Delivery stations are the last stop before packages are sent to their final destinations, and the one proposed for Crystal Lake would create 500 jobs, divided between associates working inside the facility and drivers.

It’s hard not to like the proposal. Still, it’s important to think through the project’s overall impact on quality of life and municipal finances before giving it a green light. Some issues for discussion:

Traffic infrastructure: There’s no question the Amazon facility would drive an increase in truck traffic, and documents obtained from the city predicted that the average traffic volume at the intersection of Exchange Drive and Congress Parkway would rise by 12.5%. A traffic study commissioned by the city recommended a number of improvements designed to make sure the extra traffic can safely pass through the area. Fortunately, traffic is expected to move in and out of the delivery station at odd hours. Truck deliveries to the station would occur overnight. Delivery vans would leave the site between 9:50 and 11:50 a.m. and return between 7:10 and 9:10 p.m., not traditional rush hours.

Public safety: The Crystal Lake police force has 67 officers and 16 civilian employees. The Fire Department has a staff of 69. It’s fair to ask whether those numbers will need to be increased to deal with the accidents and other public health and safety challenges that inevitably arise when you construct a big building with hundreds of people going in and out all day every day.

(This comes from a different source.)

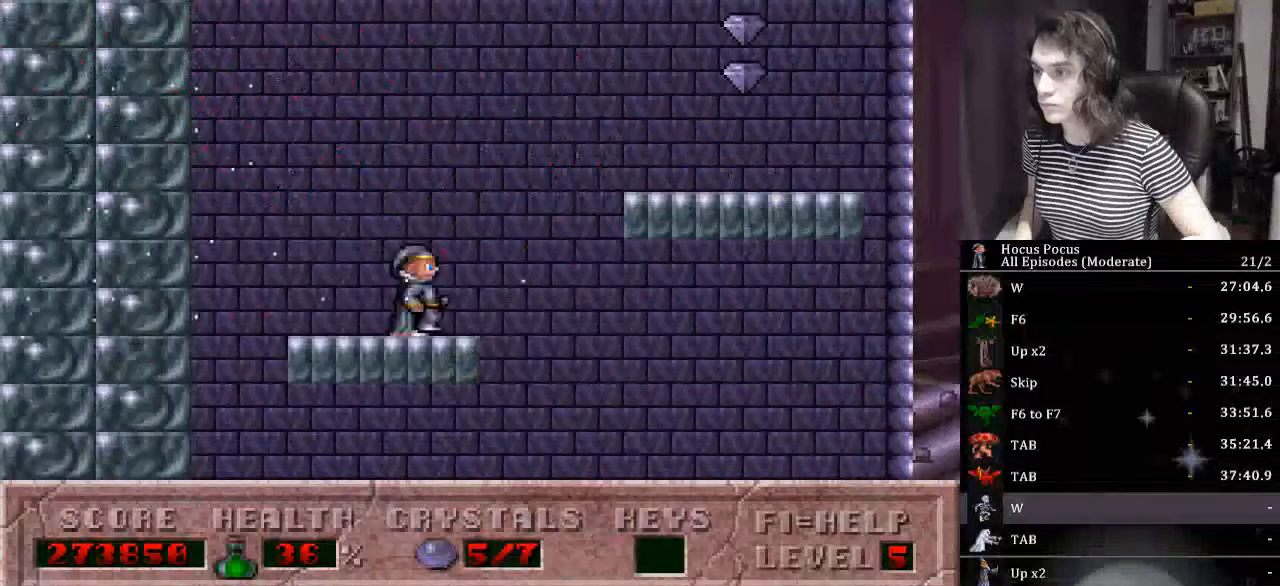
{"keys": ["alt_l", "right"], "events": [[400, "alt_l", "down"], [434, "ctrl_l", "up"]]}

The fiscal outlook: The project is certain to cost the city money; the infrastructure improvements are simply one example. And it’s unclear as of today what kind of incentives Amazon will expect. According to a report last year by the Better Government Association, Amazon by then already had wheedled at least $740 million in taxpayer-financed incentives to help pay for its expansion in northeastern Illinois. The question is whether the property taxes and other revenues generated by the new distribution station will cover such costs in a reasonable time frame and quickly generate incremental revenue for the city. The taxpayers deserve to see a revenue projection posthaste.

Worker quality of life: The 500 jobs will start at $18 and $22 an hour, or about $37,000 to $45,000 a year. It’s reasonable to wonder whether those wages will be sufficient to allow workers to live close to their jobs and contribute to the civic life in the community where they work. Or would most of the workers see Amazon as a second job or as a seasonal opportunity?

Although the specifics in this case are particular to Crystal Lake, we think it’s crucial for any community to think hard when Amazon comes calling.

That said, none of these challenges needs to be a deal-breaker. Amazon has become essential to how many of us shop, especially during the pandemic. But it’s also essential to get all the facts out in the open so the decision on Amazon is made by clearheaded, well-informed public officials acting in taxpayers’ best interests.

The people who live in the Rockford flight path have long since learned to treat the whine of jet engines as background music. So, too, have residents in places such as Joliet and Naperville grown accustomed to the rumble of the trucks moving in and out of Amazon facilities in those communities. You know what they call it? The sound of money.